AWS Glue First Impressions
AWS Glue is a managed ETL (Extract, Transform, Load) service for moving data between AWS products such as S3, RDS, and Redshift. I tested it out for moving S3 data into Redshift, and transforming JSON data to CSV format in S3.
How It Works
Although the split concepts of Crawlers, Databases, Tables, Jobs, and Triggers is confusing at first, the product is fairly easy to use after enduring the initial learning curve. Here’s how I would break it down.
Crawlers look at your data source and try to understand the schema of the data it contains. It stores that schema as a…
Table which is part of a Database. A Table is essentially a virtual object definition, created by a Crawler. It can be the schema of CSV’s in S3 (and many other data formats in S3), or an actual database table from Redshift, RDS, or any database that is accessible via JDBC. Once you have at least one Table defined, you can move the data using a Job.
A Job is a task that copies data from one place to another. You can move S3 data to Redshift, copy a Redshift table to S3, copy an RDS table to Redshift…the sky’s the limit.
A Trigger is a configuration for when to run a Job or set of Jobs. This can be on a schedule, such as daily, or fired on Job Events, such as when a Job succeeds or fails.
How It Performed In My Limited Testing
I set up several Crawlers, Tables, and Jobs to test out Glue. One was simply taking a set of JSON files in S3 (approximately 90,000 files of under 1MB each) and flattening them to CSV files, storing the new files in S3 as well. All told, this is about 7GB of total data to be transformed.
With 10 DPU’s (Data-Processing Units) allocated to the Job, it took 2 hours to run. With 20 DPU’s allocated, it took 90 minutes. Why not 60 minutes, since the compute power was doubled? AWS Glue is serverless, meaning the Job needs to perform a cold start every time it runs (assuming it’s not being run constantly). So a daily Job would perform a cold start on every run. The cold start took 25 minutes on each run.
The other Jobs I tested took a similarly long time, ranging from 45 minutes to an hour to do simple operations. The time performance alone is unacceptable, but let’s focus on the cost.
At $0.44/DPU/hour, that cold start on the second run cost about $3.70. But imagine you have 30 Jobs running daily. The cold starts alone will run $100/day, or $3000/month in waste. And that’s not even the cost of the actual compute power to finish the Jobs. The price of AWS Glue is exorbitant.
Conclusion
I wanted to like AWS Glue, I really did. I had high hopes after reading their intros and watching their product announcement videos. I gave them a solid $100 worth of test runs to see how it works. But the fact that I barely scratched the surface and had racked up $100 in fees? That’s crazy.

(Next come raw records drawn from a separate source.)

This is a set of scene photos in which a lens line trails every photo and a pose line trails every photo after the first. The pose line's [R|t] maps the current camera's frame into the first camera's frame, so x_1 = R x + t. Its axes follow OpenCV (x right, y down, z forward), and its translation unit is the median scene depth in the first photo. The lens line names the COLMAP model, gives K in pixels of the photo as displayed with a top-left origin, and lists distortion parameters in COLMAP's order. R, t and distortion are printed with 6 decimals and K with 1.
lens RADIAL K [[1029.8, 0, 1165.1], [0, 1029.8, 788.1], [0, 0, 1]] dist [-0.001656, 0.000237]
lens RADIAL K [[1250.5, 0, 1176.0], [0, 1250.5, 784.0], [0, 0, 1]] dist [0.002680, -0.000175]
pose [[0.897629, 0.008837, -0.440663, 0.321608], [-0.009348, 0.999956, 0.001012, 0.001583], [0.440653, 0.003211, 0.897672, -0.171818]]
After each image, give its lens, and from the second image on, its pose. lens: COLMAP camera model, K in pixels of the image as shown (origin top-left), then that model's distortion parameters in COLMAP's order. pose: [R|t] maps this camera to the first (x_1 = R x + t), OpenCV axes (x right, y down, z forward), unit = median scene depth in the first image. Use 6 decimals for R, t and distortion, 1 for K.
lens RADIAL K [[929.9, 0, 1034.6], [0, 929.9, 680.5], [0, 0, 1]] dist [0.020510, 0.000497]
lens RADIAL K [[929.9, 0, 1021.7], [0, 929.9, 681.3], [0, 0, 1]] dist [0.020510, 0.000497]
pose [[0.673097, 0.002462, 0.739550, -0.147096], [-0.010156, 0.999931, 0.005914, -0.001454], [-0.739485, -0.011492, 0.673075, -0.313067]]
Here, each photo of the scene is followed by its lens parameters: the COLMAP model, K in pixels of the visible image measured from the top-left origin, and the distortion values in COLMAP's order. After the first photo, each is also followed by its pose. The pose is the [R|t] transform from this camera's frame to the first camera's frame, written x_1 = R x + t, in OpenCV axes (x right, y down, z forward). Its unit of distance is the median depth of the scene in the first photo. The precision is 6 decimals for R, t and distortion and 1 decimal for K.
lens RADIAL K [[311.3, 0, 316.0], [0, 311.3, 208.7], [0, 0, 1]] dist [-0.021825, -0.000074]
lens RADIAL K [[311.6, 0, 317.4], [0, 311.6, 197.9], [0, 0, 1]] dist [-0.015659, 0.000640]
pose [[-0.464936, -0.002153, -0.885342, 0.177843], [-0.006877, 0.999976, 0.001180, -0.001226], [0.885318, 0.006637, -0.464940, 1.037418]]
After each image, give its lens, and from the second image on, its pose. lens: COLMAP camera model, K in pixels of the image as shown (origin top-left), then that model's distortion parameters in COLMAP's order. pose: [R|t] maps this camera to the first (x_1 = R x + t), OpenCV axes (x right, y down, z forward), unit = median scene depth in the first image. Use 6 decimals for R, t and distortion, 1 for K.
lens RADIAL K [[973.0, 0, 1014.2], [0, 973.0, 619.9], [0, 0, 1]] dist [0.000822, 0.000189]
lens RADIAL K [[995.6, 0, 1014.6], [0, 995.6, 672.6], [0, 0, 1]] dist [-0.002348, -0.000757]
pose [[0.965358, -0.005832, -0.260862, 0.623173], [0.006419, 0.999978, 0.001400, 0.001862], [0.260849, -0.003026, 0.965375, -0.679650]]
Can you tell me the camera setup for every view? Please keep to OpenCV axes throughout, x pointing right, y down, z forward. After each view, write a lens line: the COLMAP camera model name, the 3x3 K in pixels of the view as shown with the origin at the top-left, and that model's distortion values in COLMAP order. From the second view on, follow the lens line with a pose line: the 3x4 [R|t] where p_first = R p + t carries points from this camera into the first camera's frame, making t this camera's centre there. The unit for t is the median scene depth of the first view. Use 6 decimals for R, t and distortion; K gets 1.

ETL shouldn’t cost this much, especially for such slow performance. For now, I’ll be looking at using Lambdas to achieve the same results at a fraction of the cost. Maybe someday Glue will live up to expectations.
Bryan ( )
Thanks for the post and insight. When working with crawlers, do you remember how to determine (if at all) the number of DPUs that were used?
Kelvis da Gama ( )
Hi Tom,
It is a such great post, congrats!
I found your post searching for the why the cold start so much time.
Just to complement your text, I found in my searchs and in my tests:
– There is no cold start if you run you job in 1 hour (you mentioned that, I’m just especifying the time)
– In AWS Glue pricing page, I found that doesn’t have costs during the cold start, if you go to the History panel, you’ll see that the Execution time is diferent from the (Start time – End Time), you pay just for the time your job takes to finish after the cold start.
But I agree with you, is slower than my expectations.
Kk ( )
I agree with Kelvis, you don’t pay for “startup time”. you only pay for actual execution time.
Based on my findings, this is what aws glue is good for:
1. simple etl
2. time-insensitive etl.
3. for infrequent time-insensitive etl, glue is great. you save on ops effort (no emr to maintain) and on cost (only pay what you use, no idle time charge)
it’s not great for time-sensitive etl. it’s not great for really large datasets, because you cannot optimize your spark config params when it comes to glue. it’s great and extracting and dumping data.